If one views product design features in an evolutionary perspective, the answer is clearly no. Darwinians argue that useful features evolve from random mutations. The eye, for example, developed from a sequence of random mutations because light-sensitive organisms were better able to locate valued objects and avoid harmful ones. The whole point of the theory is to explain how eyes came to exist without anyone having consciously planned them.
A similar point applies to evolutionary explanations in economics. If all manufacturers had happened to place fuel filler doors on, say, the left side of the car, one consequence would have been long gas lines during peak hours, because drivers in most countries would pull up on the right side of the pump. And in that case, manufacturers would have had a problem worth addressing. Ms. Yu’s explanation thus helps explain why the observed distribution of filler door placements is evolutionarily stable. Evolution, as Richard Dawkins once observed, is less aptly described as “the survival of the fittest” than as “the survival of the stable.”

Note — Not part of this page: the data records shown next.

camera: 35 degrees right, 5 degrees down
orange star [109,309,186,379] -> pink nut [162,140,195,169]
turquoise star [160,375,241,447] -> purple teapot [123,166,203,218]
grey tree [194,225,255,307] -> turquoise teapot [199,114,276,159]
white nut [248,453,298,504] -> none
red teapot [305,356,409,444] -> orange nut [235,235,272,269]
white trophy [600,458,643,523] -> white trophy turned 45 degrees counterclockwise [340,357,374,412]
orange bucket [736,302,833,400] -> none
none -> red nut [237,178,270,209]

In Summary: In telling my students that their answers don’t have to be the final word, I’m not saying that it’s not a good thing to be right. Rather, my point is that students are more likely to engage with our subject if we demonstrate that it can stimulate them to think about the world in interesting new ways.
I’ll mention another piece of evidence that the questions they pose meet that test with flying colors. Several hours after I had discussed a couple of examples from The Economic Naturalist in a brief interview on NPR earlier this week (“Econo-reasoning behind everyday things,” Marketplace Morning Report) a listener copied me on this e-mail in which he posed a long list of economic naturalist questions of his own. Some examples:
1. Why do phones and calculators/computers have different number pads? To wit:
Phone:
123
456
789
0Calculator/Computer:
789
456
123
02. Why do hockey games have 3 periods rather than 2 halves or 4 quarters? And why are points used to determine standings, rather than straight won-loss percentages?

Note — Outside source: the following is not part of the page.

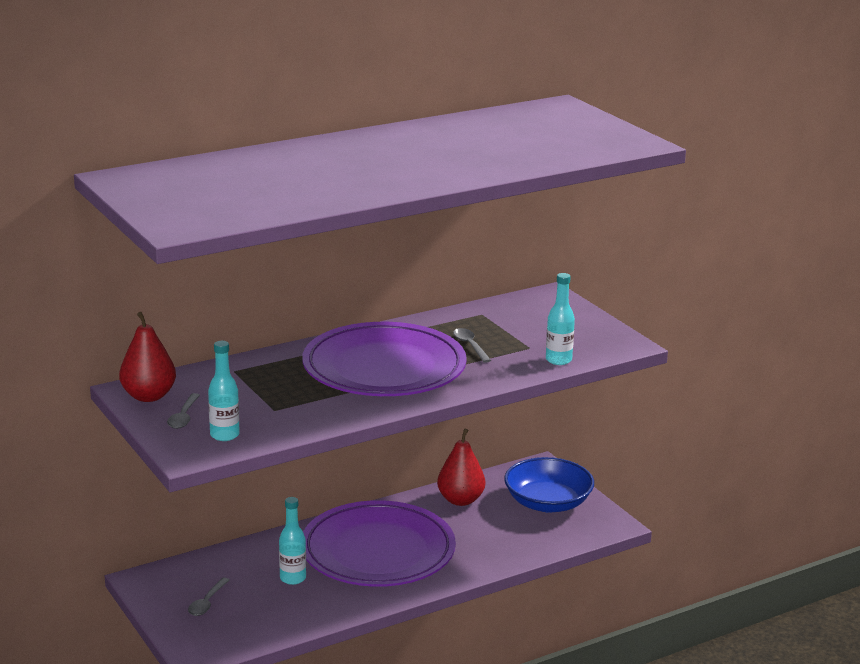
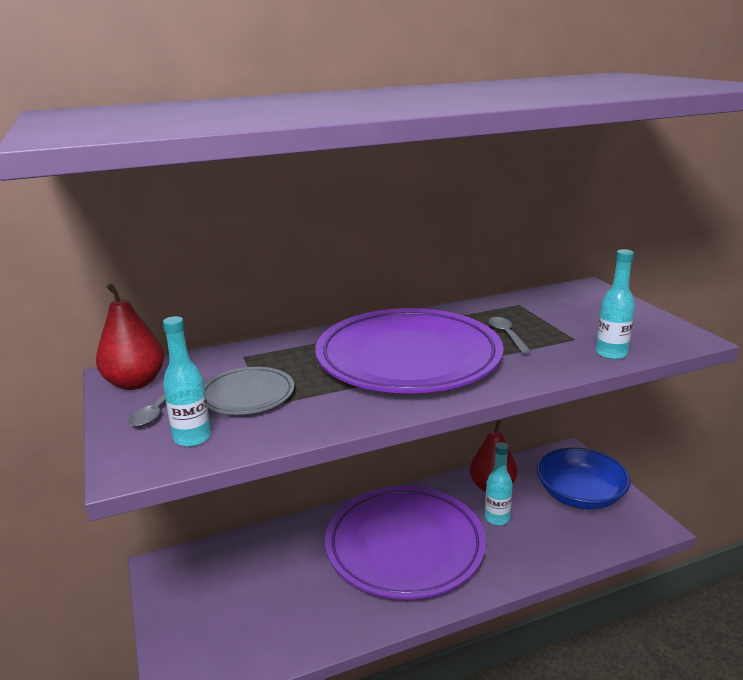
camera: 10 degrees right, 0 degrees up
grey spoon [188,578,230,616] -> none
turquoise bottle [279,497,306,585] -> turquoise bottle moved to [485,442,513,525]
none -> grey plate [204,367,294,415]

3. How are railroads able to use freight cars that belong to other railroads? United doesn’t fly jets belonging to Southwest — so why should Burlington Northern let Norfolk Southern use its freight cars?

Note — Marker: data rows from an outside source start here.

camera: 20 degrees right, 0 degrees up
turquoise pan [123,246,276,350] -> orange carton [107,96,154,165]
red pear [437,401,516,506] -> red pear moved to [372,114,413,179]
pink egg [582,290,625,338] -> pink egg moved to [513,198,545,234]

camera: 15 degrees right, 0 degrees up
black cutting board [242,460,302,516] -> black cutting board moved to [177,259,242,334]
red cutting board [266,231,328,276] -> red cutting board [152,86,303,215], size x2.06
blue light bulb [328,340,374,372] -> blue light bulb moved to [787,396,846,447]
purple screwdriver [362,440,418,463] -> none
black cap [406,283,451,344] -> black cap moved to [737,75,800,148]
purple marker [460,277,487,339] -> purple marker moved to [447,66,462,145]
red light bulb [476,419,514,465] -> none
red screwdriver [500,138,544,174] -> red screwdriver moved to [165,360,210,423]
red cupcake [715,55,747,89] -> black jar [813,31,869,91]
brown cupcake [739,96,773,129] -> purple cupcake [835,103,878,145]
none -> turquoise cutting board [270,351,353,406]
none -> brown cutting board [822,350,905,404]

4. Why is whiskey sold in fifths?
5. There’s a metric scale for measuring just about everything — weight, distance, volume, even temperature (Celsius is derived from the metric system) — except for one thing — time. How come there’s never been a metric calendar/time system, with, say, 10 metric months of 10 metric days each, each metric day composed of 10 metric hours, each metric hour composed of 100 metric minutes, and each metric minute composed of 100 metric seconds (which would be different from the seconds currently used)? (I’m surprised that countries that use the metric system have no problem with the “non-metric” way we measure time).
6. Why is Newfoundland a half hour different from other time zones?
7. Why don’t doctors dispense medicine or employ pharmacists in their offices, so we can have one-stop health care and save a trip to the drugstore?
8. Why don’t cell phones have dial tones?